Physicist’s Studies of Black Hole Cannibalism Make Prestigious Journal

Global research team's findings get international attention

Emanuele Berti

OXFORD, Miss. – A global team of scientists, including a University of Mississippi physicist, has uncovered a curious case of cannibalism among super-massive black holes in space.

The research findings appear in the July issue of Physical Review Letters, one of the most prestigious peer-reviewed academic journals in the field. “Universality, Maximum Radiation and Absorption in High-Energy Collisions of Black Holes with Spin” is co-authored by Emanuele Berti, UM assistant professor of physics and astronomy, along with fellow researchers Ulrich Sperhake, Vitor Cardoso and Frans Pretorius.

PRL is among several publications produced by the American Physical Society and American Institute of Physics describing selected physics research papers to a broad audience of physicists, journalists, students and the public. This paper details how the scientists, who work in the United Kingdom, Portugal and the U.S., explored the impact of black hole spins on the dynamics of high-energy black hole collisions.

“When black holes collide, their encounter gives birth to large amounts of gravitational waves,” Berti said. “These waves are traveling ripples in the fabric of space-time – the same fabric that black holes are made of. According to the team’s results, when black holes collide close to the speed of light, the outcome of their encounter is surprising: regardless of their structure, the black holes swallow the waves they generated, eating about half of their gravitational-wave progeny.

“Therefore, two small black holes colliding at large energies may result in two slow-moving, fat black holes.”

By monitoring apparent horizons before and after scattering events, researchers found that the “missing energy” is absorbed by the individual black holes in the encounter.

“Moreover, the individual black hole spins change significantly,” said Sperhake, the paper’s lead author. “An exploration of our results suggests that about half of the center-of-mass energy of the system can be emitted in gravitational radiation, while the rest must be converted into rest-mass and spin energy.

“Our work was mostly numerical, but we supported this conclusion with perturbative calculations.”

The results of this study can be used to investigate the modifications to the Standard Model of particle physics, and this may have implications in searches for extra dimensions of space-time using the Large Hadron Collider at CERN in Geneva. CERN is the site where the breakthrough discovery of the Higgs boson was reported last year.

Sperhake is a lecturer at the Department of Applied Mathematics and Theoretical Physics of the University of Cambridge, an adjunct professor of physics at UM and a visiting associate professor at the California Institute of Technology.

He included the work in an invited plenary talk at the 20th International Conference on General Relativity (GR 20 Meeting) in Warsaw, Poland. The talk covered various applications of numerical relativity and had five slides on the team’s work. The GR series, held every three years, is among the largest conferences on general relativity with more than 1,000 participants.

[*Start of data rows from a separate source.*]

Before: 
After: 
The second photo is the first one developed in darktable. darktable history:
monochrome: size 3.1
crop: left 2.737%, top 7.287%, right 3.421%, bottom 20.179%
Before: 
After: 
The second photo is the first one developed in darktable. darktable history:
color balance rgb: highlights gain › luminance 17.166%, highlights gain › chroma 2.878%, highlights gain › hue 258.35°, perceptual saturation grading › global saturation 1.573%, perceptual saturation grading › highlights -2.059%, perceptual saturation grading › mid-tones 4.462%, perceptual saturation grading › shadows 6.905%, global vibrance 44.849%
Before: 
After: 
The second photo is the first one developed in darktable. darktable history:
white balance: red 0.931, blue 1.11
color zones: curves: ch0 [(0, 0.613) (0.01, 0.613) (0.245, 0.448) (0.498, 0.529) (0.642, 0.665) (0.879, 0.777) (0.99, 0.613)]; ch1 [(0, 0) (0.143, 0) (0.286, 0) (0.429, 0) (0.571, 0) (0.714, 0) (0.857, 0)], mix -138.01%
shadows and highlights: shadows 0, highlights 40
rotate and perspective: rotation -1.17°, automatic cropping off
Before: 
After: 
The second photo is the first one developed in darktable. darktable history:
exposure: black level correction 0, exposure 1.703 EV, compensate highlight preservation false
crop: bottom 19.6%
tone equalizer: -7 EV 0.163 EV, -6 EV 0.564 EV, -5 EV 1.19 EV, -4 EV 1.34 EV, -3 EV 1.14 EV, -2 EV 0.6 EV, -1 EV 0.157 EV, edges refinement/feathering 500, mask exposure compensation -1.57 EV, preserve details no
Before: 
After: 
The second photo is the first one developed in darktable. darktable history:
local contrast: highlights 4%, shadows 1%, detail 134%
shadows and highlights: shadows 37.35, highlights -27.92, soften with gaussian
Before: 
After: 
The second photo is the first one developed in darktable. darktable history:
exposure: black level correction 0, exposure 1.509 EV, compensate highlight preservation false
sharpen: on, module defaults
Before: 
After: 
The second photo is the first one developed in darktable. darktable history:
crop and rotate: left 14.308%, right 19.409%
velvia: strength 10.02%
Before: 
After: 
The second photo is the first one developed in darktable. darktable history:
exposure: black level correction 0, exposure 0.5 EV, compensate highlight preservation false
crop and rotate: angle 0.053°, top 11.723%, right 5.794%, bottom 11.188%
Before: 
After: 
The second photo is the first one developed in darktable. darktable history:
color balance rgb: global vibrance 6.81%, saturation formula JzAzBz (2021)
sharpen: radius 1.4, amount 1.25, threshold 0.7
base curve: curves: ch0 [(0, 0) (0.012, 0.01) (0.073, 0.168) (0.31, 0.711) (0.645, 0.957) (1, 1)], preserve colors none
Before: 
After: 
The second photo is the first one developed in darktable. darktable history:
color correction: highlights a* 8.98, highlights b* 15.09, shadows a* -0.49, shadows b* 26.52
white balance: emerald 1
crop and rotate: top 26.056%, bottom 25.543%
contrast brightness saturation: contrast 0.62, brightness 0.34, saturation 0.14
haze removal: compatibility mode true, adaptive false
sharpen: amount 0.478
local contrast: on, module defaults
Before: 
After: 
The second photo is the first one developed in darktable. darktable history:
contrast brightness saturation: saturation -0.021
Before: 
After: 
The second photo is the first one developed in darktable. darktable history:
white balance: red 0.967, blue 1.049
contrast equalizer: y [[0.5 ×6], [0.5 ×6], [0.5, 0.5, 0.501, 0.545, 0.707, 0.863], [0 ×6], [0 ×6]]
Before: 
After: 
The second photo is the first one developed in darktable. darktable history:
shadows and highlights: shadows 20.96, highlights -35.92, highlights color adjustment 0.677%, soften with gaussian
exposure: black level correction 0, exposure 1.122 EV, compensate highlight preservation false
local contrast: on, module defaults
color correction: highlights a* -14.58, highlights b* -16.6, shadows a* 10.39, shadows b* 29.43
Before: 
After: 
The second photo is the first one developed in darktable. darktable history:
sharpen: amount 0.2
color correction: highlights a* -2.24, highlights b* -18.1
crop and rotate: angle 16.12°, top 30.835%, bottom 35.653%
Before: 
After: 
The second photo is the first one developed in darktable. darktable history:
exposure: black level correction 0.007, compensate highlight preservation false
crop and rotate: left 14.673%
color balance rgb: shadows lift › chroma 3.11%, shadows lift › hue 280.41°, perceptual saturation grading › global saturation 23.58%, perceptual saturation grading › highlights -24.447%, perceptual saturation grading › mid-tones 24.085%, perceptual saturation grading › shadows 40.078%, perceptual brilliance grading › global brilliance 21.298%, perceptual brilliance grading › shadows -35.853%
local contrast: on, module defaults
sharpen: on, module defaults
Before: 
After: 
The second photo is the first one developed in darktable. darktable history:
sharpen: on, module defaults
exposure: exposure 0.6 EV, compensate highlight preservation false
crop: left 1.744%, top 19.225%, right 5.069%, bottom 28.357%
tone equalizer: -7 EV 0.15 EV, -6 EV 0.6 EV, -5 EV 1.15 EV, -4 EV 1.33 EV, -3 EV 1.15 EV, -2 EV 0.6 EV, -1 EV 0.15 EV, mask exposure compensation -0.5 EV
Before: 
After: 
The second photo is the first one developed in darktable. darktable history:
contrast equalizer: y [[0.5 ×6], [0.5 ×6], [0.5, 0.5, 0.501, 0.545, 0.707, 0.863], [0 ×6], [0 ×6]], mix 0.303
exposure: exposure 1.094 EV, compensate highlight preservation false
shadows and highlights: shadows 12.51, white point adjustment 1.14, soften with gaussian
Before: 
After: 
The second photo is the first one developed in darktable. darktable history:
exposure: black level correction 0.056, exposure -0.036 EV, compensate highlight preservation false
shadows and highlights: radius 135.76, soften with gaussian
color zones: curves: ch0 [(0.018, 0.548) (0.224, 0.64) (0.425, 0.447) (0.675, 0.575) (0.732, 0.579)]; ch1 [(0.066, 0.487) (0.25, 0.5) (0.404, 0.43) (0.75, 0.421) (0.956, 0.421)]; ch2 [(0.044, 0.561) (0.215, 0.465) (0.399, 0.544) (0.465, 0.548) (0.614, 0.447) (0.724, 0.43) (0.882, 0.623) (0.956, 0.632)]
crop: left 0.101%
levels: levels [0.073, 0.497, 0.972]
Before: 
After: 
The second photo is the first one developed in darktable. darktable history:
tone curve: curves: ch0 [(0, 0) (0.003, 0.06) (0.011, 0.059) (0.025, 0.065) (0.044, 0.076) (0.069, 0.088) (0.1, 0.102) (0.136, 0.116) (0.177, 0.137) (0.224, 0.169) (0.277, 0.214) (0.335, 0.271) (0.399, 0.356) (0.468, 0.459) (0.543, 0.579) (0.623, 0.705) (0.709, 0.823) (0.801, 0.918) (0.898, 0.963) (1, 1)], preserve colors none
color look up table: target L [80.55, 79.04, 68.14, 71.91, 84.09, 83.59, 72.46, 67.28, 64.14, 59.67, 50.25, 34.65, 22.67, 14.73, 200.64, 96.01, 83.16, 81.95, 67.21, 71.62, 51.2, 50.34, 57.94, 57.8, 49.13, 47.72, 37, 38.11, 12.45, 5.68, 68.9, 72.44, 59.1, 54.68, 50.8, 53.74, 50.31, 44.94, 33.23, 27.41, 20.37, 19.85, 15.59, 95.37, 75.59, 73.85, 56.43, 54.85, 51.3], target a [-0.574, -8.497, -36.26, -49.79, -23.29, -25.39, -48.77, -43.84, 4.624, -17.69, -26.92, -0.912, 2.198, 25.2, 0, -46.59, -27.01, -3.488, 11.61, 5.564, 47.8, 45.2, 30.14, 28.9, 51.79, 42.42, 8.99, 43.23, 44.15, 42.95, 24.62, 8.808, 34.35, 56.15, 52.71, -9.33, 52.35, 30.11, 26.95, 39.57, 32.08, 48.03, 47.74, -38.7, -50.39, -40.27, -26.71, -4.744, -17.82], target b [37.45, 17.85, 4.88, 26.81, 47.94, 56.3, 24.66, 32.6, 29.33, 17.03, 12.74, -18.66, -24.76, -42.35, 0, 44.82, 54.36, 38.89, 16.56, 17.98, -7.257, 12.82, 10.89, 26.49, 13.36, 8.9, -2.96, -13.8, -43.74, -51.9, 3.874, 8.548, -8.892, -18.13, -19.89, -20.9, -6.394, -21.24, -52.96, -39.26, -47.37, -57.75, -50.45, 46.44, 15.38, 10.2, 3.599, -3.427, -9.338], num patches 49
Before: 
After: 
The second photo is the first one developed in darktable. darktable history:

Cardoso is an assistant professor at the Instituto Superior Tecnico in Lisbon, Portugal, adjunct professor of physics at UM, distinguished visiting professor at the University of Belém do Pará (2013-2014) and a visiting professor at Perimeter Institute (Canada, 2013).

Pretorius is a professor of physics of Princeton University, distinguished research chair at Perimeter Institute and a former Alfred P. Sloan Research Fellow (2007-2011). He was recently awarded a prestigious Simons Investigator Award.

Berti and Spearhake began collaborating when they were both post-doctoral researchers at the University of Thessaloniki (Greece) in 2001-2002. Cardoso and Berti were postdocs at Washington University in St. Louis in 2005. Berti and Pretorius co-wrote their first paper in 2008.

This study was funded, in part, by National Science Foundation Grant No. PHY-0900735 and by CAREER Grant No. PHY-1055103.